La campaña de marketing histórico desatada durante las dos décadas pasadas proporcionó, eso sí, empleo, sueldo y prestigio a unos güemesianos que hoy ni siquiera han reaccionado (o han guardado vergonzoso silencio) frente la caricatura del héroe gaucho efectuada por un militar retirado de alto rango.
No estoy muy seguro de que la operación posicionadora de Güemes no haya sido, en realidad, solo una excusa para extender su gloria patriótica a algunos inútiles, doscientos años después de su muerte, la necesitan para no perecer ni caer en el olvido.
Veo con auténtica tristeza que los salteños han ganado muy poco con esta operación bicentenaria de duración vicenal. Apenas un feriado y poco más, porque de turismo, ya ven, nada de nada.
No me olvido, por supuesto, de aquellos salteños (afortunadamente pocos) que se han forrado a costa del héroe: unos con el cuento de su «posicionamiento» (porque consideraban que Güemes estaba peligrosamente underated); otros con la impresora 3D con la que fabricaron bustos de Güemes como en una máquina de hacer chorizos.
Pero Güemes, pobre, no ha participado de aquellas dudosas ganancias. Tengo la impresión de que antes era más querido y respetado en su propia tierra de lo que lo es ahora.

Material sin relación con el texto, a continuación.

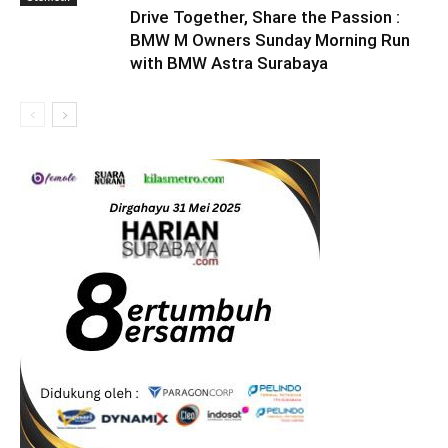
Drive Together, Share the Passion :
BMW M Owners Sunday Morning Run
with BMW Astra Surabaya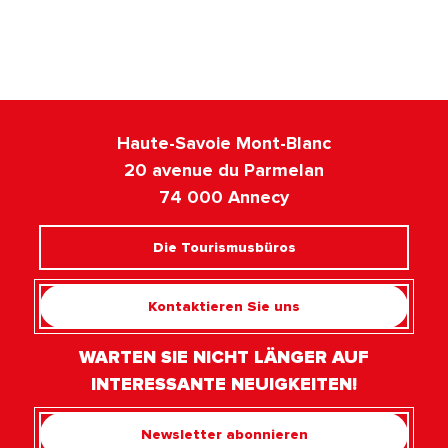
Weinkellereien & Weinbauern
Haute-Savoie Mont-Blanc
20 avenue du Parmelan
74 000 Annecy
Die Tourismusbüros
Kontaktieren Sie uns
WARTEN SIE NICHT LÄNGER AUF
INTERESSANTE NEUIGKEITEN!
Newsletter abonnieren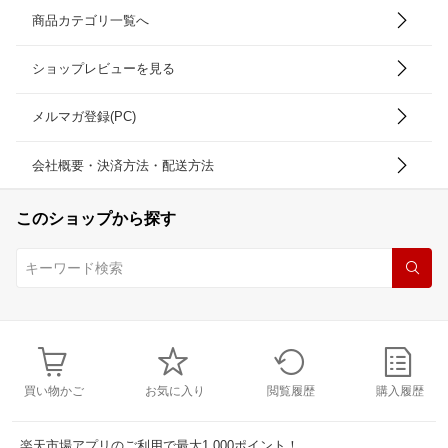
商品カテゴリ一覧へ
ショップレビューを見る
メルマガ登録(PC)
会社概要・決済方法・配送方法
このショップから探す
買い物かご
お気に入り
閲覧履歴
購入履歴
楽天市場アプリのご利用で最大1,000ポイント！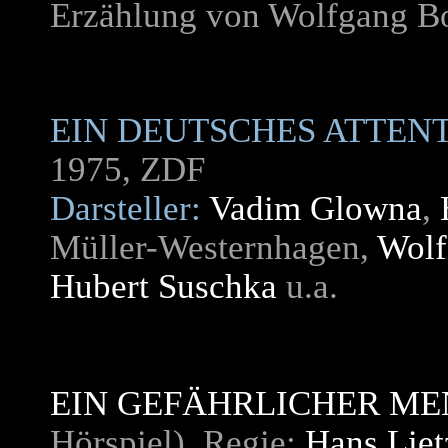
Erzählung von Wolfgang Bo
EIN DEUTSCHES ATTEN
1975, ZDF
Darsteller:
Vadim Glowna
,
Müller-Westernhagen,
Wolf
Hubert Suschka
u.a.
EIN GEFÄHRLICHER M
Hörspiel), Regie:
Hans Liet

El que sus descendientes vivos sean hoy más «visibles» o más «influyentes» que hace tres décadas es un beneficio para ellos (los descendientes), pero no para el genearca.

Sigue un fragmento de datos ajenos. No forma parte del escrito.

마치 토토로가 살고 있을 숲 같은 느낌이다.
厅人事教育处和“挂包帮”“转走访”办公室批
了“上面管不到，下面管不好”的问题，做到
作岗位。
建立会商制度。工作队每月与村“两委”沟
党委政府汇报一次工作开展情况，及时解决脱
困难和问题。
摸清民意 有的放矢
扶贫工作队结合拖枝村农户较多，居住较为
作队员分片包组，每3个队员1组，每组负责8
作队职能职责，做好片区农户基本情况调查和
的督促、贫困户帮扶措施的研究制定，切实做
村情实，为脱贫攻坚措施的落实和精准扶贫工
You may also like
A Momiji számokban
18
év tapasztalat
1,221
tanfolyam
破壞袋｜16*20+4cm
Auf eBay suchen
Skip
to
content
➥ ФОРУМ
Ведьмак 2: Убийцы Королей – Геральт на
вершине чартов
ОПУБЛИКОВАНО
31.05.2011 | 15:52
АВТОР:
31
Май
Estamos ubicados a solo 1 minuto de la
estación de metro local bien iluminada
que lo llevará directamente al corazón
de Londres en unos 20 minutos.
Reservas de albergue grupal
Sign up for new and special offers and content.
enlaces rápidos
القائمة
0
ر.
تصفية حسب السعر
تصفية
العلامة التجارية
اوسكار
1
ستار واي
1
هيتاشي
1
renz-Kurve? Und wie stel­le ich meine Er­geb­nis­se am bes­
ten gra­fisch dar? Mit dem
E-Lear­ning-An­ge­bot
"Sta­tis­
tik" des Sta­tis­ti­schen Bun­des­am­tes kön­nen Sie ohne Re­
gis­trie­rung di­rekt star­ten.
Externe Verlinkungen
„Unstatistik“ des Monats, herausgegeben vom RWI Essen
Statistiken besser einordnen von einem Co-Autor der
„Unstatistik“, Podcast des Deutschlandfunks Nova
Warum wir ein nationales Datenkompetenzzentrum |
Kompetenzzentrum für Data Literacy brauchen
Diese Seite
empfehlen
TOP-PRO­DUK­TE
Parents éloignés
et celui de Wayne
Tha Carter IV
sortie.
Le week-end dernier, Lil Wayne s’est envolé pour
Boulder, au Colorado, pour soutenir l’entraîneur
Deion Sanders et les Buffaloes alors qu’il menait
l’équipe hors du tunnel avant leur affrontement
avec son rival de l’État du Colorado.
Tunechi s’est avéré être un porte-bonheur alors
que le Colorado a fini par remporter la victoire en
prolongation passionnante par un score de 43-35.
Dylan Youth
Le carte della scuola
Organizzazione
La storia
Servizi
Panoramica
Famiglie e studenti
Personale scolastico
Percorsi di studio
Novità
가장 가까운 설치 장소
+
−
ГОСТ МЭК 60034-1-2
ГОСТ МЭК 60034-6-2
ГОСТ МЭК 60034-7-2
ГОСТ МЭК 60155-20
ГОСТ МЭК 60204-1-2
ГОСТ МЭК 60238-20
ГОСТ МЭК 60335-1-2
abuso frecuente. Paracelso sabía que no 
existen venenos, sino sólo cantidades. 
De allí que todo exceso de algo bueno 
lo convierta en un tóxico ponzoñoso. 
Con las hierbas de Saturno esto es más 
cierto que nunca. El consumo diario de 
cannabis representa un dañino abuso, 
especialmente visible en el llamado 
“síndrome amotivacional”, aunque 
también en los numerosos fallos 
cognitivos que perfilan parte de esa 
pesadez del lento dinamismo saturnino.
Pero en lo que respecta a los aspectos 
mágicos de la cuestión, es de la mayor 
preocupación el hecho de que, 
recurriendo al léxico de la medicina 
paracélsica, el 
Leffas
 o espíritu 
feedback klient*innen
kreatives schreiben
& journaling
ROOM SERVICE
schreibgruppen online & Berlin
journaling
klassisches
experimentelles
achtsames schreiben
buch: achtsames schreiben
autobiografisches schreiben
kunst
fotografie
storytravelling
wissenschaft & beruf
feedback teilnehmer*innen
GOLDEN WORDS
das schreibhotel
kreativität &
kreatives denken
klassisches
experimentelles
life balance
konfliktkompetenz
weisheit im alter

En mi opinión, Güemes no es «más grande» ahora ni «más importante» de lo que lo fue siempre. Central Norte no sería más grande o más importante si consiguiera ganar el Torneo Apertura, o incluso si llegara a conquistar la Libertadores. La «gloria» cuerva —algo menos imperecedera que la de Güemes, por supuesto— mantiene latiendo los corazones de los hinchas salteños más o menos al mismo ritmo.

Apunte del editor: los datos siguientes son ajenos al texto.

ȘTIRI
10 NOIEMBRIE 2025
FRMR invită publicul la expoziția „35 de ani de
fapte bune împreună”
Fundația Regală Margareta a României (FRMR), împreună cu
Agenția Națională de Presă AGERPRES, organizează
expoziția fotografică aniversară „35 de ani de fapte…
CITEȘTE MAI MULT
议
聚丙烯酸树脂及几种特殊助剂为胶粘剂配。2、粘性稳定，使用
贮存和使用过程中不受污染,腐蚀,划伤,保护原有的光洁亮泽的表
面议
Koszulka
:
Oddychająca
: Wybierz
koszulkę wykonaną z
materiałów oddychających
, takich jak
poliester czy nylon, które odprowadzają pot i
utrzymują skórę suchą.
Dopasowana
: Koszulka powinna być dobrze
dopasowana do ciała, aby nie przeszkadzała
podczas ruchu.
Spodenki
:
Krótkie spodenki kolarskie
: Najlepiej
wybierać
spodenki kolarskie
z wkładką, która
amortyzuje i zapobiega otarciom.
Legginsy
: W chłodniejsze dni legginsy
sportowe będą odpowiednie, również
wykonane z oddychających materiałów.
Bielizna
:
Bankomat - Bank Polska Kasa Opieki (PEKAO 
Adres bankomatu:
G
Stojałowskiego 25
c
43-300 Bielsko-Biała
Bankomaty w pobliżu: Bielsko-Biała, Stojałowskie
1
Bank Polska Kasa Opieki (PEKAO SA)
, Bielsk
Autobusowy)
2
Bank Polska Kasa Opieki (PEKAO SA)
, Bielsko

Con gusto, lideraría una campaña para que se declarara a Martín Miguel de Güemes héroe local de la calle Balcarce al 200 y, si acaso, de algunas cuadras a su alrededor. Una campaña que nos devolviera al héroe cercano, al héroe amigo, al héroe tangible y humano que perdimos con tanto márketing «galáctico». Una campaña que contribuyera a deshacer esa figura de superhéroe de historieta o de sucedáneo de Jesucristo que se propala y se alienta en algunas escuelas, en donde los niños, preguntados por quién era Güemes, suelen responder: «Era un señor que dio la vida por nosotros».
Y en un día como hoy, pienso que hace falta levantar la voz para denunciar a esos ridículos que le desean «felicidades» a Güemes y por lo bajo le cantan la canción de cumpleaños de los payasos Gaby, Fofó y Miliki.
Sin dudas, la de hoy es una fecha para celebrar un acontecimiento histórico: el nacimiento del salteño más importante de la historia; lo que, se me ocurre, deben hacer principalmente los salteños y salteñas, sean hinchas de Central Norte, de Juventud o de Gimnasia. Mi modelo de «adoración» —si se me permite comparar— es el de esas discretas damas que año tras año, y desde hace más de un siglo, confeccionan pacientemente la hermosa cama de claveles rojos y blancos que adorna los pies de las Imágenes del Señor y de la Virgen del Milagro durante los días de su culto. Sería absurdo pensar que una tarea como esa deba ser llevada a cabo por floristeras «venidas de Buenos Aires», solo para demostrar que nuestros Santos Patrones son un motivo de devoción milagrera «nacional».
Pienso que no debemos obligar —menos aun por decreto— a quien no lleve «el poncho bien puesto» a admitir una «heroica dimensión espacial» que solo nosotros conocemos y que guardamos como un tesoro. Güemes es nuestro y, por lo que estoy viendo, no tiene por qué ser de tanta gente.
Por un Güemes «más salteño», menos «nacional» y más al alcance de la mano.